== Tarea asignada 1 ==
Transcribe del texto sobre el cautiverio de Cervantes todo el fragmento que va desde "La flota de" hasta "las pesadas galeras.", ambos incluidos.

== Texto mostrado ==
La flota de Nápoles en la que regresaba fue dispersada por una tormenta. La galera en que viajaba Cervantes quedó sola, y ya con Cadaqués a la vista, fue asaltada por tres barcos piratas argelinos. Insuficientes para rendir una galera llena de soldados de Tercios, aguantaron el asalto varias horas. Pero el futuro escritor, de acuerdo con el capitán, sugirió que mejor era rendirse que perder todos la vida, y dejaron de luchar. Justo en el momento en que apareció en el horizonte la flota española reagrupada. Era demasiado tarde. Los ágiles barcos piratas huyeron con botín y prisioneros sin que pudieran alcanzarles las pesadas galeras.

La cagó, y la cagaron, rindiéndose.

Cervantes pasó cinco años prisionero en Argel. Intentó fugarse cuatro veces, y estuvo a punto de ser ejecutado al menos tres. En la última, el gobernador Hasan Bajá le tuvo con el cuello en la horca, el pie en la banqueta que le sujetaba y amenazándole a gritos con dejarle morir de un momento a otro. Las dos cartas de recomendación por grandes de España consiguieron que se le confundiese con un noble, pidiendo un rescate de quinientos ducados, en lugar de los cincuenta que solían por un soldado como él. Su familia tardó muchos años en reunir trescientos, la orden monástica que gestionaba los rescates puso el resto. Justo en el último minuto, cuando Miguel estaba ya encadenado como galeote a una galera turca y a punto de partir a Constantinopla, de donde no hubiera regresado nunca.

Su vuelta a la península no fue fácil. Nada más llegar, la Inquisición inició un proceso por sodomía contra él. Un religioso, que también estuvo cautivo en Argel, aseguró que Miguel había tenido amoríos con moros, algo bastante común. Los piratas llevaban en sus barcos «mujeres barbadas», y tenían preferencia por los prisioneros extranjeros. Algunos cervantistas plantean la pregunta de si Miguel no se salvaría tantas veces de ser ejecutado, algo poco frecuente, gracias a tener un amante argelino. De los inquisidores se salvó con una argucia legal, un documento notarial donde otros cautivos juraron que el tal Saavedra se había comportado acorde a los principios cristianos en Argel.

En los siguientes años alternó una incipiente carrera como escritor con los ruegos repetidos a la corte de Felipe II de que le premiaran de una vez por su comportamiento en Lepanto, batalla de la que ya no se acordaba nadie. Para peor, Juan de Austria y el duque de Sessa ya habían muerto. Y mientras, la orden de rescatadores le apretaba con la deuda de doscientos ducados, amenazando embargar los bienes de su familia si no les pagaba.

== Extractos de entradas ==
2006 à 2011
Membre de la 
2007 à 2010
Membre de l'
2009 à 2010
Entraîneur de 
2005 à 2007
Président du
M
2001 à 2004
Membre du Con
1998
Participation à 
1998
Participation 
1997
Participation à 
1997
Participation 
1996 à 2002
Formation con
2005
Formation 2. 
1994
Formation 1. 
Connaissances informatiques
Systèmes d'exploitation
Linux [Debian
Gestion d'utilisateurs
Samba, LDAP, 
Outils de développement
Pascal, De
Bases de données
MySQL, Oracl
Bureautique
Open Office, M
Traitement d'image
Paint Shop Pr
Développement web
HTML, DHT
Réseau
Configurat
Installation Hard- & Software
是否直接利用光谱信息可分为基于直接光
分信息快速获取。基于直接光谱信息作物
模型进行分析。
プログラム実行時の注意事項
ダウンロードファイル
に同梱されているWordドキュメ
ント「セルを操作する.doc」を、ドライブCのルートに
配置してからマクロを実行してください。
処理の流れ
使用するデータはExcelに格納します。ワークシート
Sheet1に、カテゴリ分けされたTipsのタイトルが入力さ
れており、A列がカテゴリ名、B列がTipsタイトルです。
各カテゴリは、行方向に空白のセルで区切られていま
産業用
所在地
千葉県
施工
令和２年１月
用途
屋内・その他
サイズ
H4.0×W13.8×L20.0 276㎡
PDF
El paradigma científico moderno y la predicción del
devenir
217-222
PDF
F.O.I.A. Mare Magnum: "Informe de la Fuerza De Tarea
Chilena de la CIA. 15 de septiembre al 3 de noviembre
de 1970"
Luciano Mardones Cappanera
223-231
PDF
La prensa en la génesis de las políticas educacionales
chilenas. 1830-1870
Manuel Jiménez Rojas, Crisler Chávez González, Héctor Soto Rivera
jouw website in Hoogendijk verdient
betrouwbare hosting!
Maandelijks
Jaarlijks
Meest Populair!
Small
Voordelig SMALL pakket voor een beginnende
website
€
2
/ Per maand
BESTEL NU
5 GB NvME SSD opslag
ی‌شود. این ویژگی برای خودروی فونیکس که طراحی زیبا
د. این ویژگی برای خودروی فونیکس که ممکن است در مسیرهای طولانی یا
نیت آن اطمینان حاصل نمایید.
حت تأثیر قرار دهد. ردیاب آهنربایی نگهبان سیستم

== Tarea asignada 2 ==
Reescribe las líneas de todas las entradas cambiando "PDF" por "Archivo PDF" y sin tocar nada más.

== Respuesta 1 ==
La flota de Nápoles en la que regresaba fue dispersada por una tormenta. La galera en que viajaba Cervantes quedó sola, y ya con Cadaqués a la vista, fue asaltada por tres barcos piratas argelinos. Insuficientes para rendir una galera llena de soldados de Tercios, aguantaron el asalto varias horas. Pero el futuro escritor, de acuerdo con el capitán, sugirió que mejor era rendirse que perder todos la vida, y dejaron de luchar. Justo en el momento en que apareció en el horizonte la flota española reagrupada. Era demasiado tarde. Los ágiles barcos piratas huyeron con botín y prisioneros sin que pudieran alcanzarles las pesadas galeras.

== Respuesta 2 ==
2006 à 2011
Membre de la 
2007 à 2010
Membre de l'
2009 à 2010
Entraîneur de 
2005 à 2007
Président du
M
2001 à 2004
Membre du Con
1998
Participation à 
1998
Participation 
1997
Participation à 
1997
Participation 
1996 à 2002
Formation con
2005
Formation 2. 
1994
Formation 1. 
Connaissances informatiques
Systèmes d'exploitation
Linux [Debian
Gestion d'utilisateurs
Samba, LDAP, 
Outils de développement
Pascal, De
Bases de données
MySQL, Oracl
Bureautique
Open Office, M
Traitement d'image
Paint Shop Pr
Développement web
HTML, DHT
Réseau
Configurat
Installation Hard- & Software
是否直接利用光谱信息可分为基于直接光
分信息快速获取。基于直接光谱信息作物
模型进行分析。
プログラム実行時の注意事項
ダウンロードファイル
に同梱されているWordドキュメ
ント「セルを操作する.doc」を、ドライブCのルートに
配置してからマクロを実行してください。
処理の流れ
使用するデータはExcelに格納します。ワークシート
Sheet1に、カテゴリ分けされたTipsのタイトルが入力さ
れており、A列がカテゴリ名、B列がTipsタイトルです。
各カテゴリは、行方向に空白のセルで区切られていま
産業用
所在地
千葉県
施工
令和２年１月
用途
屋内・その他
サイズ
H4.0×W13.8×L20.0 276㎡
Archivo PDF
El paradigma científico moderno y la predicción del
devenir
217-222
Archivo PDF
F.O.I.A. Mare Magnum: "Informe de la Fuerza De Tarea
Chilena de la CIA. 15 de septiembre al 3 de noviembre
de 1970"
Luciano Mardones Cappanera
223-231
Archivo PDF
La prensa en la génesis de las políticas educacionales
chilenas. 1830-1870
Manuel Jiménez Rojas, Crisler Chávez González, Héctor Soto Rivera
jouw website in Hoogendijk verdient
betrouwbare hosting!
Maandelijks
Jaarlijks
Meest Populair!
Small
Voordelig SMALL pakket voor een beginnende
website
€
2
/ Per maand
BESTEL NU
5 GB NvME SSD opslag
ی‌شود. این ویژگی برای خودروی فونیکس که طراحی زیبا
د. این ویژگی برای خودروی فونیکس که ممکن است در مسیرهای طولانی یا
نیت آن اطمینان حاصل نمایید.
حت تأثیر قرار دهد. ردیاب آهنربایی نگهبان سیستم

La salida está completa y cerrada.